While all these drone uses seem great, they’re still not things an ordinary person can do. There still needs to be more consumer-oriented activities that make it worth investing $1,000 or a couple hundred into a toy helicopter, depending on how fancy a model you get.

DJI, one of the largest drone companies, is trying to help solve that issue with its software developer kit, which allows any programmer to create software, which is how Edgybees is doing its work. “The Drone Prix app is one of the many great examples of how our [software developer kit] has opened doors to new creative possibilities and expanded developers’ ability to build exciting new custom applications,” Taehyun Moon, DJI’s director of brand management, said in a press release.

Journalists have also been on the forefront of making drones useful by creating courses that teach people of innovative ways to tell stories — of course, you have to register your drone first. Then there’s also filmmakers and artists who’ve used drones to capture award-winning movies.

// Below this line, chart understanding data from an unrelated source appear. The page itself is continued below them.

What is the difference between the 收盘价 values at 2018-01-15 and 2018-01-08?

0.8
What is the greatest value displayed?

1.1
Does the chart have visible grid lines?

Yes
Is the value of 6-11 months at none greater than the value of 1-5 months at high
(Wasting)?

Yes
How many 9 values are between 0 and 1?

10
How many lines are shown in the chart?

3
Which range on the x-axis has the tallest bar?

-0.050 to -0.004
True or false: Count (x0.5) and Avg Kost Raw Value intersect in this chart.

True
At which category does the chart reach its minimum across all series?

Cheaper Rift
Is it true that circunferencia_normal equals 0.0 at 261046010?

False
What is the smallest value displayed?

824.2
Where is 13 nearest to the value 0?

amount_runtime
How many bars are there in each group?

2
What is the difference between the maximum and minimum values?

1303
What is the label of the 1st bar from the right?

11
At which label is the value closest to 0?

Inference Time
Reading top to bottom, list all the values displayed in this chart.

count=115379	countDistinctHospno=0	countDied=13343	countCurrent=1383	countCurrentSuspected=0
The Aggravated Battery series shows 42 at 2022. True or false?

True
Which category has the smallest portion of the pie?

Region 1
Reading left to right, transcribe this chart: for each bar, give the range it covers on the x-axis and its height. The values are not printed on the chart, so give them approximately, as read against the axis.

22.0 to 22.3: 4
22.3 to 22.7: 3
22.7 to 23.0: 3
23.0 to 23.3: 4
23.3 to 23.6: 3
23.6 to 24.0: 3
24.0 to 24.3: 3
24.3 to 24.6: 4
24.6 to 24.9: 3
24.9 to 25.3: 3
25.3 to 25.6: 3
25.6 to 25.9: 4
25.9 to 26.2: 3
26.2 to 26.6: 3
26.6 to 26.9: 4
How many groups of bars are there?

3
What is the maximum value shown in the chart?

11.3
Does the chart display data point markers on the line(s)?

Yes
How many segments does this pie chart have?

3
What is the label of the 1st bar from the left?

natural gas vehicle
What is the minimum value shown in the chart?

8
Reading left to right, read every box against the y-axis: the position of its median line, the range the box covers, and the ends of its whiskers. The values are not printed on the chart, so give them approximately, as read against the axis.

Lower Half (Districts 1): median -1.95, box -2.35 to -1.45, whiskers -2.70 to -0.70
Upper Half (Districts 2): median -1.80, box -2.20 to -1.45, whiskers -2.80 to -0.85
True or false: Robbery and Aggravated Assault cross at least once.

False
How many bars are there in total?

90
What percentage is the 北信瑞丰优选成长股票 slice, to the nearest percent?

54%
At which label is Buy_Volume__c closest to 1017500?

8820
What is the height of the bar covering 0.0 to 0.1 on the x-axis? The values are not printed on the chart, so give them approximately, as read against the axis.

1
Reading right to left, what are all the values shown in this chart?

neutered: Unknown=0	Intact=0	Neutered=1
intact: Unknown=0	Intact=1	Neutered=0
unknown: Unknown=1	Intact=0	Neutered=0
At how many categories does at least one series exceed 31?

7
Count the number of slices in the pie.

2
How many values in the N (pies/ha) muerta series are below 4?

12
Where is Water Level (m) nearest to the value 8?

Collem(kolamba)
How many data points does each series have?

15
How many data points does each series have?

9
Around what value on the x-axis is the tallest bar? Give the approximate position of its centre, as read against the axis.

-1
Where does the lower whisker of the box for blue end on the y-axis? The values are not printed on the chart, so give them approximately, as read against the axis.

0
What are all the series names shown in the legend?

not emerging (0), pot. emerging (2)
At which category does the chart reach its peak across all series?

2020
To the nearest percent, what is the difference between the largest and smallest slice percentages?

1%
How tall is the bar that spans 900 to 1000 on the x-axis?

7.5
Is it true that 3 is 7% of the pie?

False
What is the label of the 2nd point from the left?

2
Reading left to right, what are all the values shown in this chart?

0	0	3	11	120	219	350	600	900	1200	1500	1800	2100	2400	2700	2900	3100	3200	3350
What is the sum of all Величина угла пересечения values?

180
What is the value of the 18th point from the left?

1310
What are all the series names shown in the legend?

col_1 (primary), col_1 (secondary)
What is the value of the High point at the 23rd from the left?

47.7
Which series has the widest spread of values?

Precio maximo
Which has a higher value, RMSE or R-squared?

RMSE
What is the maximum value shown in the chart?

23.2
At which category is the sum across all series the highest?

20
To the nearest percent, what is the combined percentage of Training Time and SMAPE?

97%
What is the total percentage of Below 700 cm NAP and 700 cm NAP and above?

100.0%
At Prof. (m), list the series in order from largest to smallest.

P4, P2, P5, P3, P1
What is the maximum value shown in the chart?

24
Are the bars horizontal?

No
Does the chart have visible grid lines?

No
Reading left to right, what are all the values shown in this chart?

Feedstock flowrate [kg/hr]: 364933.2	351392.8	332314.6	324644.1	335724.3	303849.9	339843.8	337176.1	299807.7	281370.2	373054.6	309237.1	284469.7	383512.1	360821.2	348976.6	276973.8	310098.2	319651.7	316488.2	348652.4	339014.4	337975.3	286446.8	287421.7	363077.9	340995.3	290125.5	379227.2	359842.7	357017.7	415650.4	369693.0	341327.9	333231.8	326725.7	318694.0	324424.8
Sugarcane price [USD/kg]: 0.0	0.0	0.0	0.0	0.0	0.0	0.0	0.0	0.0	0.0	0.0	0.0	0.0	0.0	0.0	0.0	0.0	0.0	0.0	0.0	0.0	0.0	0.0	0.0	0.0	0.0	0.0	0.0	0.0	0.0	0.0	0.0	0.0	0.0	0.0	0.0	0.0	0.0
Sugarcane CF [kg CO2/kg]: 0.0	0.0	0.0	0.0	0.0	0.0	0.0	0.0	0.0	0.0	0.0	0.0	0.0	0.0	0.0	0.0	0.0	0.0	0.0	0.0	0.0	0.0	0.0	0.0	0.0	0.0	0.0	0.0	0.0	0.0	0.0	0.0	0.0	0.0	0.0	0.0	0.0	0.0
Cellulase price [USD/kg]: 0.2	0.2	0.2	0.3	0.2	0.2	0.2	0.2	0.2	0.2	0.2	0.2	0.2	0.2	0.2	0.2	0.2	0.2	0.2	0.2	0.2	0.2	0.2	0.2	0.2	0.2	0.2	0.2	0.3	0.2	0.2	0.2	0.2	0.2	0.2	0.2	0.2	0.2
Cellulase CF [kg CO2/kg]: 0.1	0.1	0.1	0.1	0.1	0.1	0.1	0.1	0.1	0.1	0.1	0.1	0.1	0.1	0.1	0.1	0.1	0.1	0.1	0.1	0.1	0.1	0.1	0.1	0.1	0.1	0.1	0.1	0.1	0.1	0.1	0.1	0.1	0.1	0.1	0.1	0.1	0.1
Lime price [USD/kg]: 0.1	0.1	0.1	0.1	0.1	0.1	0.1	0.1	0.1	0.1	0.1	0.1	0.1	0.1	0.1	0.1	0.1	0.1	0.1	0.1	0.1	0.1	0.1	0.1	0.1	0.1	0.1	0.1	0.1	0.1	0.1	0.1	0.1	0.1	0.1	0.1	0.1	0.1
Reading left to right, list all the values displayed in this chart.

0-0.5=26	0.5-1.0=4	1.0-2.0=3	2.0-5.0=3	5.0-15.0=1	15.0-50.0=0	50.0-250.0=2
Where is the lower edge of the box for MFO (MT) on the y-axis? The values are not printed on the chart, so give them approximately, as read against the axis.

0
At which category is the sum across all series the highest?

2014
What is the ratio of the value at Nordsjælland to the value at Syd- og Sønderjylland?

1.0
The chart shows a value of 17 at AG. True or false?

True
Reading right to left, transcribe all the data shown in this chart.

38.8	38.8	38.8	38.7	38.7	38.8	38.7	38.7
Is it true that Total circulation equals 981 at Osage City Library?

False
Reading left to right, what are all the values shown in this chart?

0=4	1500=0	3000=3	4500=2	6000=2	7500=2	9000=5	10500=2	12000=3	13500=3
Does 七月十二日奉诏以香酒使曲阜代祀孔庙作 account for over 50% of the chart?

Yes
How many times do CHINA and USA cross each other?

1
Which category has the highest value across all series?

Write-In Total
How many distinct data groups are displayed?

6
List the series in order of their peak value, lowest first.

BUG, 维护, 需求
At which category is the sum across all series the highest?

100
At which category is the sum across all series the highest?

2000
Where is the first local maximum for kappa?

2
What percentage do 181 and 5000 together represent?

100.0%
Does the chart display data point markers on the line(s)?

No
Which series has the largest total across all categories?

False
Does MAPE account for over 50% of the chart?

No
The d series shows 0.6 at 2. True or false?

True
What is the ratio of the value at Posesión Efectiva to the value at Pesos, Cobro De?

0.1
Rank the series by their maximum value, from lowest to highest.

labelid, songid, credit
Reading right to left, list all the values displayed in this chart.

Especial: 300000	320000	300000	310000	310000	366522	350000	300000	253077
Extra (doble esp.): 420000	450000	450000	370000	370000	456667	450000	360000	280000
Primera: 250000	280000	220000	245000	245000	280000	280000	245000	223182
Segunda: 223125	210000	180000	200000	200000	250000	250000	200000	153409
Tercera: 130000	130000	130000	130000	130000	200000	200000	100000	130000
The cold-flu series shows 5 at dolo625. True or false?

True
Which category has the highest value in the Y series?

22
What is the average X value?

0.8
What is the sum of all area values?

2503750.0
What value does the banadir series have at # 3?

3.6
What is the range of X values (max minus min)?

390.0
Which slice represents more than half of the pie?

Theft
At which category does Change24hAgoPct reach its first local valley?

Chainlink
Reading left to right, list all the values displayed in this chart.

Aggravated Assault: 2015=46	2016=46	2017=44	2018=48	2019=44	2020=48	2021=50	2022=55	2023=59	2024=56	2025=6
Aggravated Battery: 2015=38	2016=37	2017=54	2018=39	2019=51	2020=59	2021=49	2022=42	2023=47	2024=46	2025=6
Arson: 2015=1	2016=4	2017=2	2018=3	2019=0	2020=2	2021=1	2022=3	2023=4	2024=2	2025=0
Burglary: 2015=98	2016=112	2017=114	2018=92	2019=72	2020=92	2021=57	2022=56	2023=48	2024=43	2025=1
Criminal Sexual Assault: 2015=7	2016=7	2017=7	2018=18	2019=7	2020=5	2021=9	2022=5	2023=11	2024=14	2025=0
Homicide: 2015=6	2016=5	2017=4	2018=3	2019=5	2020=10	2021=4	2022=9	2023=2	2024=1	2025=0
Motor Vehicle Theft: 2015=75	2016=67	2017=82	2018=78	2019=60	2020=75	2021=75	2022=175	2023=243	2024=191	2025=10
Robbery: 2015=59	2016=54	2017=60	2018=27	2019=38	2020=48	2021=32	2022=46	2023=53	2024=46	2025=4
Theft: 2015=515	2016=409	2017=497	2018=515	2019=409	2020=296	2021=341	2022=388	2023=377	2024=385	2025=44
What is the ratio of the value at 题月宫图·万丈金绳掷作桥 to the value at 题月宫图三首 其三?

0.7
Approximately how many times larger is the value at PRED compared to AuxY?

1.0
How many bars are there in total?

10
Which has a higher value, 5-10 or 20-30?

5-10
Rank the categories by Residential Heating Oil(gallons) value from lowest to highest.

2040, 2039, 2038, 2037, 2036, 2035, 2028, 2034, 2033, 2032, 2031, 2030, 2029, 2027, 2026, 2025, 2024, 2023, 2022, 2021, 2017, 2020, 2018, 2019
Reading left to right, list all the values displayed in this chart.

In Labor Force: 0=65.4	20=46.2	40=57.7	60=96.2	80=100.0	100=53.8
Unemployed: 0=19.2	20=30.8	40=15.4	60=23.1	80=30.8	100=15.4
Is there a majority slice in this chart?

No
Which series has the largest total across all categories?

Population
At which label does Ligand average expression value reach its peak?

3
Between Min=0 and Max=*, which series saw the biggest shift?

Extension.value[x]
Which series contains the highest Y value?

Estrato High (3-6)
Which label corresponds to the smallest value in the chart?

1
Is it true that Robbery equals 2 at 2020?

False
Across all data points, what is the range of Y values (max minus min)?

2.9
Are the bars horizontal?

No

Kaplan said that although there’s not much to do with drones at the moment, “Drone Prix” will definitely pave the way for other drone applications to get developed and entice people to buy a drone.

“Obviously the best responses come from people who have spent lots of money on a DJI drone and have really been waiting for someone to come up with something fun to use it for,” Kaplan said. “Many people are saying to us, ‘What took you so long?’ And some non-drone owners feel they have a reason now to justify buying a drone.”